Deu zebra: Euro de 2004

A edição testemunhou a queda rápida de grandes seleções e o triunfo da Grécia na final
por
Rodrigo Silva Marques
|
19/06/2024 - 12h

Entre os dias 12 de junho e 4 de julho de 2004, foi Portugal que sediou a 12° edição da Eurocopa. Para organizar o que era considerado o terceiro maior evento esportivo do mundo, o país construiu 6 novos estádios e renovou outros 4. Cerca de um milhão de turistas visitaram o país neste período, juntos com mais de 2.000 voluntários e 10.000 jornalistas de todo o mundo. A Euro de 2004 teve como mascote um boneco simpático chamado Kinas.

Euro 1
O mascote Kinas foi uma homenagem a cores e símbolos da bandeira de Portugal (foto: UEFA)

A edição ficou marcada por alguns acontecimentos históricos. Como foi a primeira vez que Portugal recebeu um evento de tamanha magnitude, os lusitanos queriam fazer bonito frente a sua torcida, e contrataram Luís Felipe Scolari para comandar a seleção. Felipão chegava como atual campeão da copa do mundo, já que tinha levado o Brasil ao pentacampeonato em 2002.

Foi também a estreia de Cristiano Ronaldo pela seleção portuguesa em uma competição oficial. Com apenas 19 anos, o futuro maior artilheiro por seleções marcou só dois gols na competição (incluindo o gol de honra na derrota para Grécia, no primeiro jogo da Euro), mas foi um dos destaques do torneio como jovem promessa ao lado de Wayne Rooney, da Inglaterra. O grande nome de Portugal na época era Luís Figo, vencedor da Bola de Ouro no ano 2000.

Euro 3
Cristiano Ronaldo (camisa 17) foi um dos destaques da Euro (Foto: Fritz Duras/Wikimedia)

● Tarefa curta 1
Segundo o texto sobre a Euro de 2004, por que Portugal contratou Luís Felipe Scolari para comandar a seleção?
● Tarefa curta 2
Reproduza fielmente o trecho do texto sobre a Euro de 2004 que começa em "Deu zebra: Euro" e termina em "Portugal (foto: UEFA)".
● Tarefa curta 3
Dê prosseguimento ao texto sobre a Euro de 2004 a partir da última frase apresentada.

● Listagem
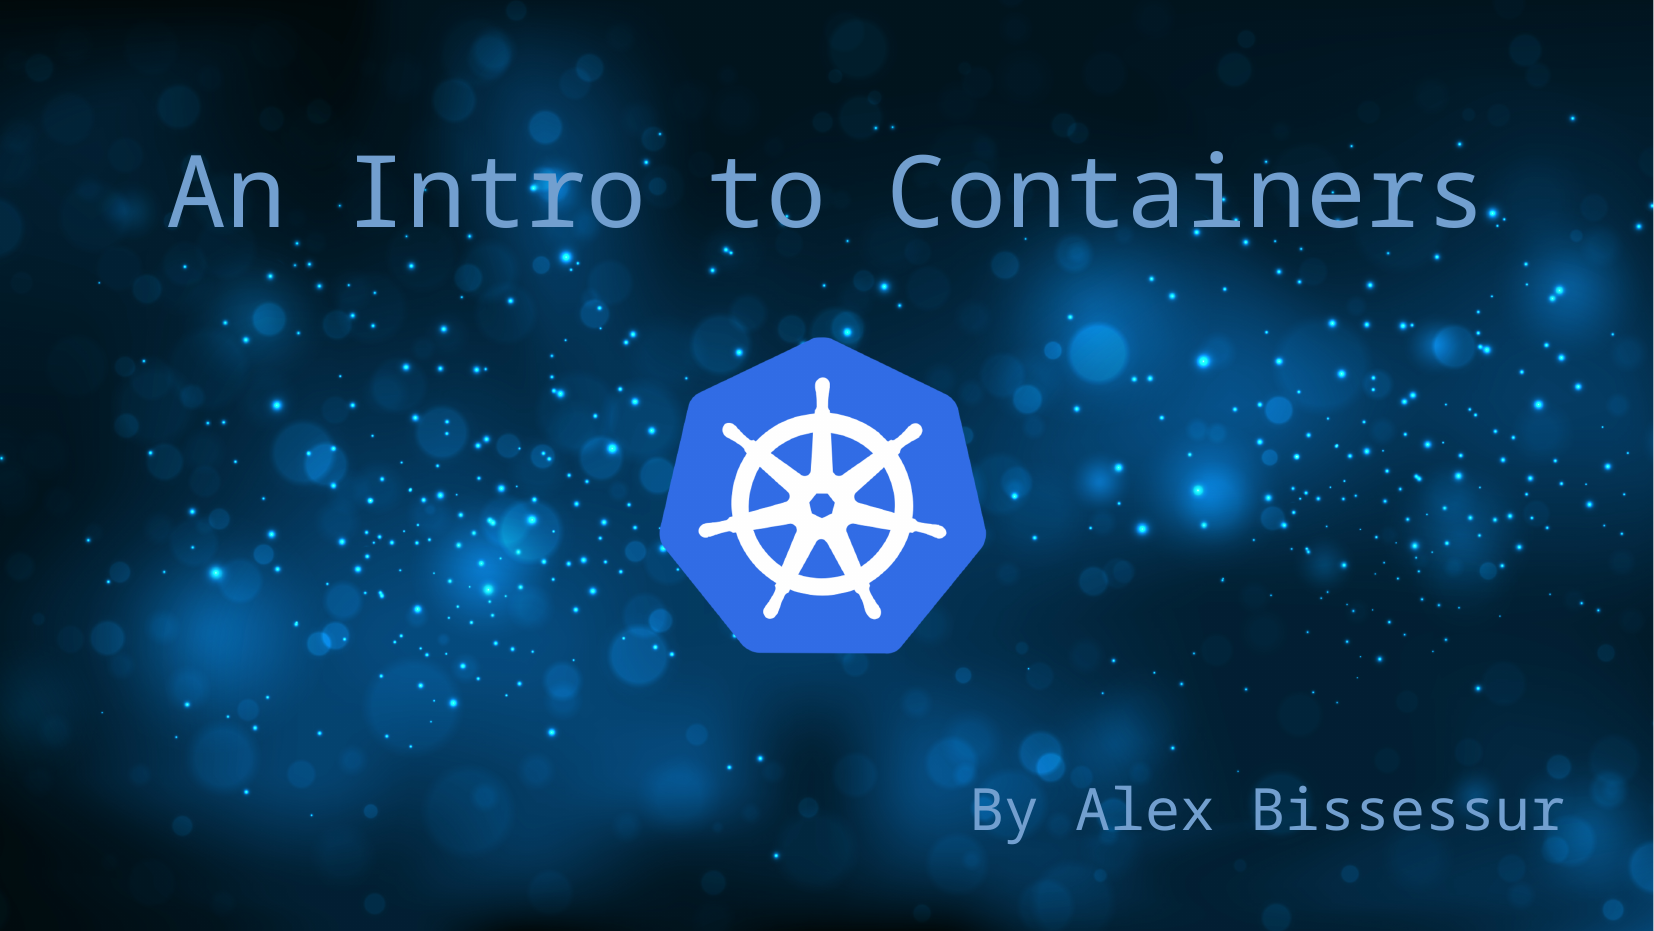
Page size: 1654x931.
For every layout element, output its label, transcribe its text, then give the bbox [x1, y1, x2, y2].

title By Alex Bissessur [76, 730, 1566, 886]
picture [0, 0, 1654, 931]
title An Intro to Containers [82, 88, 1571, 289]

● Resposta do exercício 1
Porque era a primeira vez que Portugal recebia um evento de tamanha magnitude, e os portugueses queriam fazer bonito diante da sua torcida.

● Resposta do exercício 2
Deu zebra: Euro de 2004

A edição testemunhou a queda rápida de grandes seleções e o triunfo da Grécia na final
por
Rodrigo Silva Marques
|
19/06/2024 - 12h

Entre os dias 12 de junho e 4 de julho de 2004, foi Portugal que sediou a 12° edição da Eurocopa. Para organizar o que era considerado o terceiro maior evento esportivo do mundo, o país construiu 6 novos estádios e renovou outros 4. Cerca de um milhão de turistas visitaram o país neste período, juntos com mais de 2.000 voluntários e 10.000 jornalistas de todo o mundo. A Euro de 2004 teve como mascote um boneco simpático chamado Kinas.

Euro 1
O mascote Kinas foi uma homenagem a cores e símbolos da bandeira de Portugal (foto: UEFA)

● Resposta do exercício 3
Falando na Grécia, a surpreendente seleção liderada por Angelos Charisteas e Theodoros Zagorakis foi quem levantou a taça. A equipe não estava entre as favoritas e conseguiu superar todas as expectativas, sendo considerada uma das maiores zebras da história moderna do futebol. Foram quatro vitórias, um empate e uma derrota na competição. Outra que também ao ir longe foi a República Tcheca do mago Pavel Nedved e do atacante Milan Baros, que terminou em terceiro no ranking geral da competição.

A edição também foi marcada pela queda precoce de algumas seleções que eram consideradas favoritas ou tinham mais renome para ganhar o título. A forte Itália de Totti e Buffon foi eliminada ainda na fase de grupos de forma frustrante para Suécia e Dinamarca, enquanto que a Alemanha de Ballack e Klose (vice-campeã da copa de 2002) caiu também sem vencer nenhum jogo em seu grupo, com dois empates. Já a França de Zidane e Henry e a Inglaterra de Beckham, Rooney e Lampard tiveram resultados mais dignos e só pararam nas quartas de final, mas ainda de forma chocante. Os ingleses caíram nos pênaltis para Portugal, mesmo tendo um elenco mais forte, e os franceses para a Grécia.

A única que teve de fato uma campanha de destaque foi a Holanda do artilheiro Van Nistelrooy.

Preparação para a Euro

Antes de 2004, a seleção grega só tinha participado apenas de uma Eurocopa, em 1980, e de uma Copa do Mundo, em 1994, e em ambas fez campanhas sem nenhum destaque. Quando o assunto era clubes, o único que havia conseguido um feito notável fora de terras gregas era o Panathinaikos, que em 1971 disputou uma final de Liga dos Campeões da UEFA, mas perdeu para o sublime Ajax de Johan Cruyff e Rinus Michels.

Sem brilho algum, a Federação Helênica de Futebol decidiu tentar mudar sua história ao contratar, em 2001, o técnico alemão Otto Rehhagel, que venceu a disputa contra outros pretendentes ao cargo como Marco Tardelli, Nevio Scala, Javier Clemente e Terry Venables.

Euro 4
Otto Renhagel foi o responsável por mudar o estilo da seleção da Grécia (Reprodução/Instagram/@ethnikiomada)

O trabalho de Renhagel, porém, não teve bons resultados no início e a equipe não conseguiu se classificar para a Copa do Mundo de 2002. Apesar de sua contratação ter sido efetivada perto do final das Eliminatórias, a Grécia foi goleada pela Finlândia por 5 a 1 e viu qualquer chance de classificação ir embora.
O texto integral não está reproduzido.